Summary
finding contention that accident in an unleased stairwell area was not dispositive as to defense and indemnity claim
Summary of this case from Tech. Ins. Co. v. Phila. Indem. Ins. Co.Opinion
10338 Index 652532/16
11-14-2019
White and Williams LLP, New York (Rafael Vergara of counsel), for appellant. Havkins Rosenfeld Ritzert & Varriale, LLP, New York (Richard Harms of counsel), for respondents.
White and Williams LLP, New York (Rafael Vergara of counsel), for appellant.
Havkins Rosenfeld Ritzert & Varriale, LLP, New York (Richard Harms of counsel), for respondents.
Gische, J.P., Webber, Kern, Moulton, JJ.
Order, Supreme Court, New York County (Gerald Lebovits, J.), entered April 23, 2018, which granted plaintiffs' summary judgment motion to declare that defendant Nova Casualty Company must defend and indemnify plaintiff Japas Enterprises, Inc. (Japas) in an underlying personal injury action on a sole primary basis, and denied defendant's cross motion for summary judgment for a contrary declaration, unanimously affirmed, without costs.
This declaratory judgment action stems from an underlying personal injury action in which the plaintiff alleged that she sustained injuries while walking on the stairs from the second floor restaurant to the ground floor. At issue is whether the stairwell area where the underlying accident occurred is covered by the additional insured clause in the policy procured by the nonparty restaurant tenant of plaintiff landlord Japas. The nonparty tenant was insured by defendant Nova Casualty Company (Nova). Japas was insured by plaintiff Public Service Mutual Insurance Company (Public Service).

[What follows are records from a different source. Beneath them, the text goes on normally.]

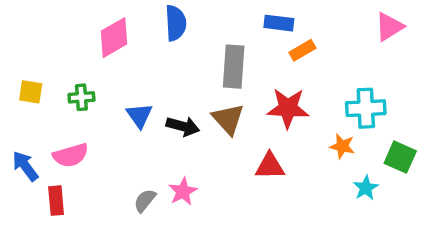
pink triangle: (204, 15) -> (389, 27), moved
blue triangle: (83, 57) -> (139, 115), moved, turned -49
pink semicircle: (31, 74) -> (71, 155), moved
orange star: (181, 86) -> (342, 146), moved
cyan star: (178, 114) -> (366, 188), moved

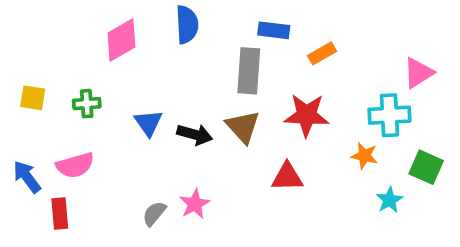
blue rectangle: (279, 23) -> (274, 30), moved
pink triangle: (389, 27) -> (418, 73), moved

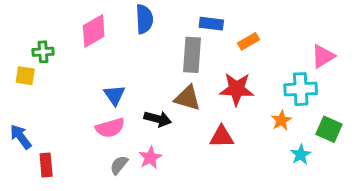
green cross: (87, 104) -> (43, 52), moved
brown triangle: (243, 127) -> (187, 98), turned -32
black arrow: (195, 134) -> (158, 119), moved
orange star: (364, 156) -> (281, 120), turned 30
pink semicircle: (75, 165) -> (110, 128), moved

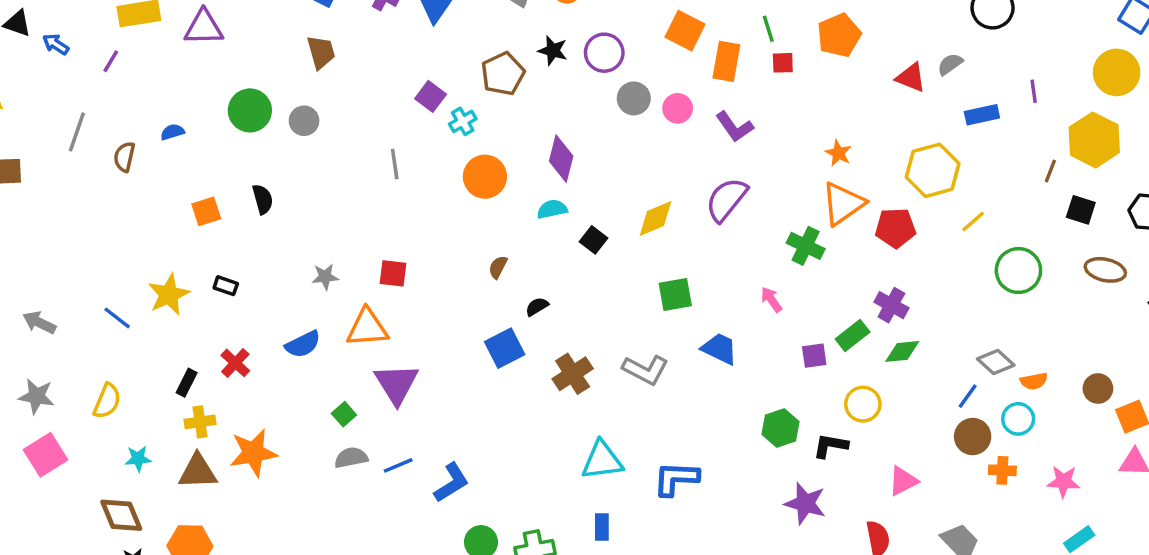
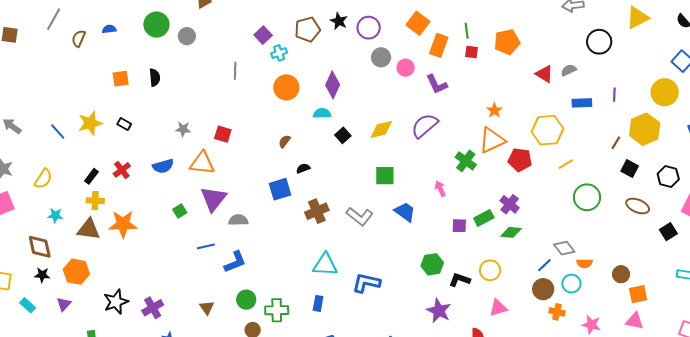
yellow circle: (863, 404) -> (490, 270), moved
gray semicircle: (351, 458) -> (238, 220), moved

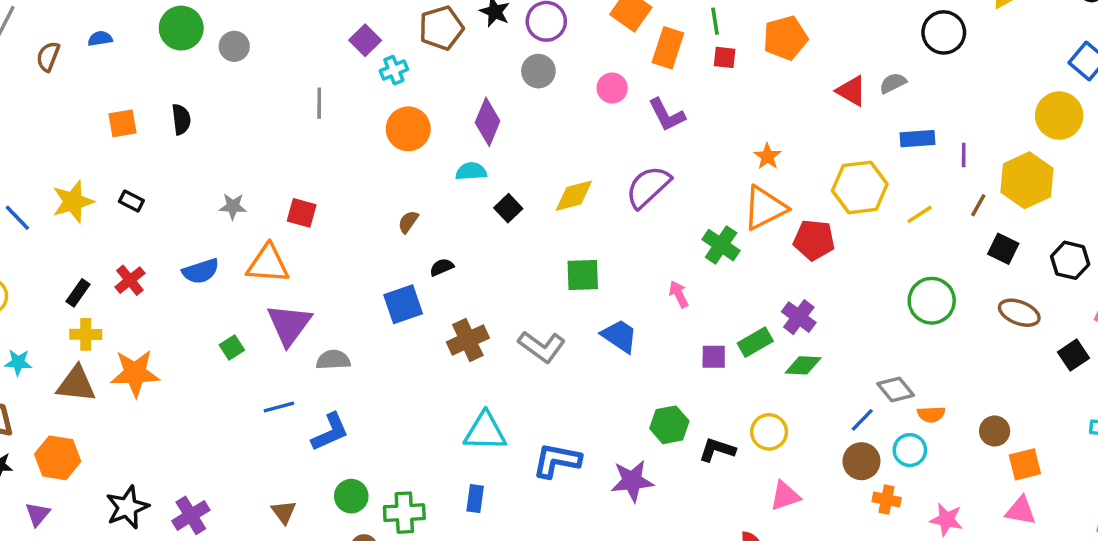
gray circle: (381, 57) -> (538, 71), moved
purple line: (614, 95) -> (964, 155), moved
yellow line: (566, 164) -> (920, 214), moved
purple star: (439, 311) -> (632, 481), moved, turned -30

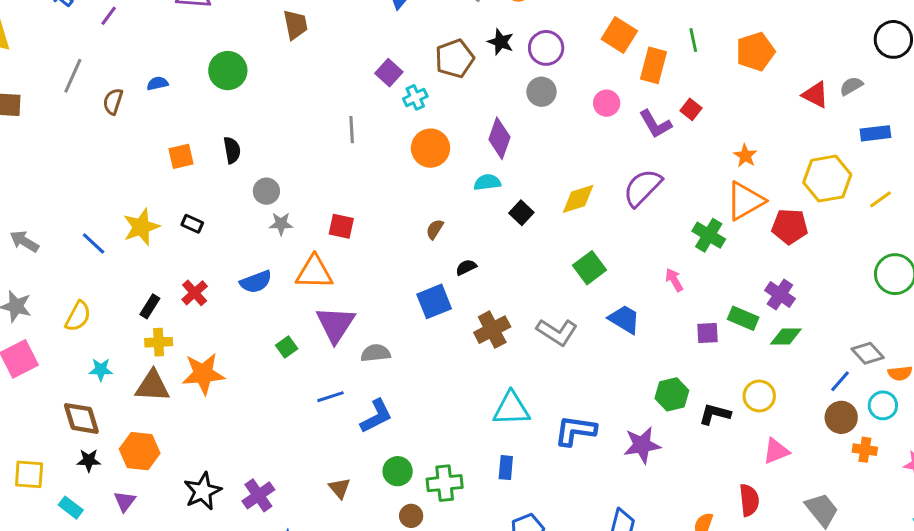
gray circle: (234, 46) -> (266, 191), moved
red square: (725, 57) -> (691, 109), moved, turned 35
green square: (583, 275) -> (589, 268), turned -32
green rectangle: (755, 342) -> (743, 318), turned 56

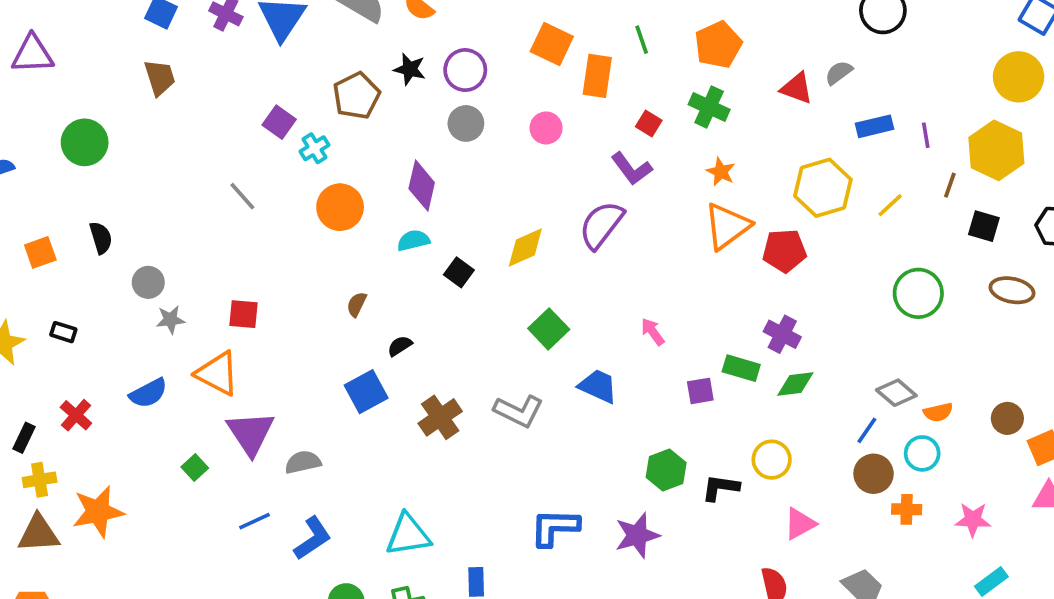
purple L-shape: (655, 124) -> (632, 169), moved
gray line: (352, 130) -> (242, 196), turned -32
green cross: (709, 235) -> (709, 107), moved
orange triangle: (314, 272) -> (217, 373), turned 33
cyan triangle: (511, 409) -> (408, 535), moved

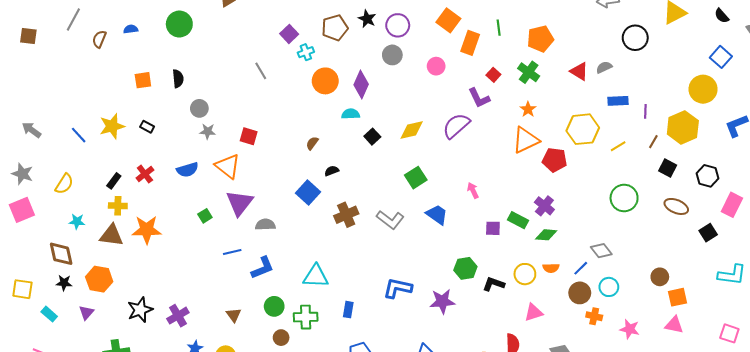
orange circle: (340, 207) -> (325, 81), moved
blue square: (366, 392) -> (308, 192), turned -30
orange semicircle: (938, 412) -> (551, 268), moved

Coverage exists because the underlying claim arose out of the "maintenance or use" of the leased premises within the meaning of the additional insured clause. The accident occurred in the course of an activity incidental to the operation of the leased space and in an area of the premises that was used for access in and out of the leased space covered under the policy (see 1515 Broadway Fee Owner, LLC v. Seneca Ins. Co., Inc., 90 A.D.3d 436, 437, 933 N.Y.S.2d 672 [1st Dept. 2011] ; Jenel Mgt. Corp. v. Pacific Ins. Co., 55 A.D.3d 313, 865 N.Y.S.2d 58 [1st Dept. 2008] ). Nothing in the lease contradicts this definition of "use" under either policy. Nova's contention that the stairwell from the ground floor to the second floor was not part of the leased premises is without merit, as "the finding in the underlying personal injury action that the accident did not occur in the demised premises is not dispositive of the coverage issue" ( Paramount Ins. Co. v. Federal Ins. Co., 174 A.D.3d 476, 477, 106 N.Y.S.3d 300 [1st Dept. 2019] ). Accordingly, the motion court properly granted plaintiffs' motion seeking a declaration that Nova must defend and indemnify Japas in the underlying action.
Because all relevant policies are available for review, priority of coverage can be determined as a matter of law ( 1515 Broadway Fee Owner, 90 A.D.3d at 437, 933 N.Y.S.2d 672 ). The language of the Public Service policy endorsement renders its coverage excess where Japas is named an additional insured under a policy issued to its tenant. Accordingly, Nova's policy is primary in the underlying action and Nova must reimburse Public Service for the costs and disbursements paid on Japas's behalf in the underlying action.
We have considered defendant's remaining contentions and find them unavailing.